◆ **Data extracts**:
^^^^^^^^
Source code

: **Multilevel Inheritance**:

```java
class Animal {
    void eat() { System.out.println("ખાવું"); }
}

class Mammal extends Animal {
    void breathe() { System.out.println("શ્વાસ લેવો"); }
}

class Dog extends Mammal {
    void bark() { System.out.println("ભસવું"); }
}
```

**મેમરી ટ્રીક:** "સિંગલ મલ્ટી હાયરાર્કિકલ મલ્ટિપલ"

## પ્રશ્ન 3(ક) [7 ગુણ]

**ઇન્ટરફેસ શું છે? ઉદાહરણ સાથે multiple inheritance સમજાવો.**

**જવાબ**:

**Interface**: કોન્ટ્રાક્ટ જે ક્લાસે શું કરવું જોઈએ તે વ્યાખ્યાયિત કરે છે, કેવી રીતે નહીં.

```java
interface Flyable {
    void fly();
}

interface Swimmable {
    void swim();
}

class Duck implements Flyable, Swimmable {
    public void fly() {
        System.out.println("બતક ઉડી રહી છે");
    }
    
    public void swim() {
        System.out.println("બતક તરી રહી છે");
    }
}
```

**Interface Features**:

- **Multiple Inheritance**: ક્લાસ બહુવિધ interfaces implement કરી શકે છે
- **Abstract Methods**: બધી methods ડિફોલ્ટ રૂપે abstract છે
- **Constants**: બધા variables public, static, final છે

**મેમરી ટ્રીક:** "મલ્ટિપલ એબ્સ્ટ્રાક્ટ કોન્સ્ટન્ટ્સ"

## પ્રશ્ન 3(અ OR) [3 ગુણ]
^^^^^^^^
◆ **Problem statement**: Each entry in the data should be restated exactly as it was written.

◆ **Expected answer**:
Source code

: **Multilevel Inheritance**:

```java
class Animal {
    void eat() { System.out.println("ખાવું"); }
}

class Mammal extends Animal {
    void breathe() { System.out.println("શ્વાસ લેવો"); }
}

class Dog extends Mammal {
    void bark() { System.out.println("ભસવું"); }
}
```

**મેમરી ટ્રીક:** "સિંગલ મલ્ટી હાયરાર્કિકલ મલ્ટિપલ"

## પ્રશ્ન 3(ક) [7 ગુણ]

**ઇન્ટરફેસ શું છે? ઉદાહરણ સાથે multiple inheritance સમજાવો.**

**જવાબ**:

**Interface**: કોન્ટ્રાક્ટ જે ક્લાસે શું કરવું જોઈએ તે વ્યાખ્યાયિત કરે છે, કેવી રીતે નહીં.

```java
interface Flyable {
    void fly();
}

interface Swimmable {
    void swim();
}

class Duck implements Flyable, Swimmable {
    public void fly() {
        System.out.println("બતક ઉડી રહી છે");
    }
    
    public void swim() {
        System.out.println("બતક તરી રહી છે");
    }
}
```

**Interface Features**:

- **Multiple Inheritance**: ક્લાસ બહુવિધ interfaces implement કરી શકે છે
- **Abstract Methods**: બધી methods ડિફોલ્ટ રૂપે abstract છે
- **Constants**: બધા variables public, static, final છે

**મેમરી ટ્રીક:** "મલ્ટિપલ એબ્સ્ટ્રાક્ટ કોન્સ્ટન્ટ્સ"

## પ્રશ્ન 3(અ OR) [3 ગુણ]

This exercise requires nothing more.